═══ Document section

HPROF And PHD Heap Snapshots
The HotSpot JVM and the Android Runtime both support heap snapshots in the HPROF format, The IBM J9 JVM writes such snapshots in the PHD format. PHD files do not contain garbage collector roots, so JProfiler simulates classes as roots. Finding class loader memory leaks may be difficult with a PHD file.
Native heap snapshots can be saved without the profiling agent and incur a lower overhead than JProfiler heap snapshots, because they are saved without the constraints of a general purpose API. On the flip side, the native heap snapshots support less functionality than JProfiler heap snapshots. For example, allocation recording information is not available, so you cannot see where objects have been allocated. HPROF and PHD snapshots can be opened in JProfiler withSession->Open Snapshot, just like you would open a JProfiler snapshot. Only the heap walker will be available, all other sections will be grayed out.
In a live session, you can create and open an HPROF/PHD heap snapshot by invoking
Profiling->Save HPROF/PHD Heap Snapshot. For
offline profiling, there is a "Create an HPROF heap dump" trigger action.

══════
═══ Records supplied

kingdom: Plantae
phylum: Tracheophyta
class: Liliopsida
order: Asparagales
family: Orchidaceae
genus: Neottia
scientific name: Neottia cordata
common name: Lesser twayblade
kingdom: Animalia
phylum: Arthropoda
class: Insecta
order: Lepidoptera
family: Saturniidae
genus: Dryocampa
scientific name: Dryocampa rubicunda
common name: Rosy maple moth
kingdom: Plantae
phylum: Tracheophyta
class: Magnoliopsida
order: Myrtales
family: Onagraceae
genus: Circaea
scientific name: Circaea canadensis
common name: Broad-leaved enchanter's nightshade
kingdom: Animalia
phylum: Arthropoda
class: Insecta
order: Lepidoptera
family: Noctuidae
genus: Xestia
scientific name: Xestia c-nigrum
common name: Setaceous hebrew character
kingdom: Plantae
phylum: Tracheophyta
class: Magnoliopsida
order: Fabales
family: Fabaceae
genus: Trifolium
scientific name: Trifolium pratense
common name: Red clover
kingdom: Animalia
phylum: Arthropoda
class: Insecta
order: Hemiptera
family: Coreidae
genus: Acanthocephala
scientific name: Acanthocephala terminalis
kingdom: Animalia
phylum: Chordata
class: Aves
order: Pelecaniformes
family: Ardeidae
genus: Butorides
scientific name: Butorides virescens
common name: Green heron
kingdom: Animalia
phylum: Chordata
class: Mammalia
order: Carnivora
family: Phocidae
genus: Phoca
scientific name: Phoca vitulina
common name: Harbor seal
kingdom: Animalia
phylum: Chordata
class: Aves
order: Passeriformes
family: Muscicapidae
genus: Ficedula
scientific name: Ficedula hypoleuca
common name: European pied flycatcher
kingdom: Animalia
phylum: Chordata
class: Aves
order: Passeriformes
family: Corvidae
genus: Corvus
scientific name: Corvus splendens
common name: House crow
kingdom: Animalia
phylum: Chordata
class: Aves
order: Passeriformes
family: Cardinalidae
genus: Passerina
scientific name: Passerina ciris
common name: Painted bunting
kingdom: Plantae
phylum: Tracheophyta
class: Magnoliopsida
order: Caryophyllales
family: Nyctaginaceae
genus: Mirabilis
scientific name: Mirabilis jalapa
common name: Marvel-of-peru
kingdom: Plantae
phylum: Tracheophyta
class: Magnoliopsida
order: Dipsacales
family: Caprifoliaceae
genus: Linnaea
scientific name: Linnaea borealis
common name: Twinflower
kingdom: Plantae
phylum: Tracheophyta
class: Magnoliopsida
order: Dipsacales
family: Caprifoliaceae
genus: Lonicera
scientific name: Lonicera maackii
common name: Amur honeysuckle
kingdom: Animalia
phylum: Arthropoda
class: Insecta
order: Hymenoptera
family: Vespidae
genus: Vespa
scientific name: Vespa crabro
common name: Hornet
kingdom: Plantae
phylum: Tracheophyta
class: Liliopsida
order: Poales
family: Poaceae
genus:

══════

» Exercise goal
For each statement below, say yes or no to whether it agrees with the text on HPROF and PHD heap snapshots, and quote the words of the text that settle it.
1. PHD files contain garbage collector roots.
2. Native heap snapshots incur a lower overhead than JProfiler heap snapshots.
3. When an HPROF or PHD snapshot is opened in JProfiler, every section is available.

» Written reply
1. No: "PHD files do not contain garbage collector roots"
2. Yes: "incur a lower overhead than JProfiler heap snapshots"
3. No: "Only the heap walker will be available, all other sections will be grayed out."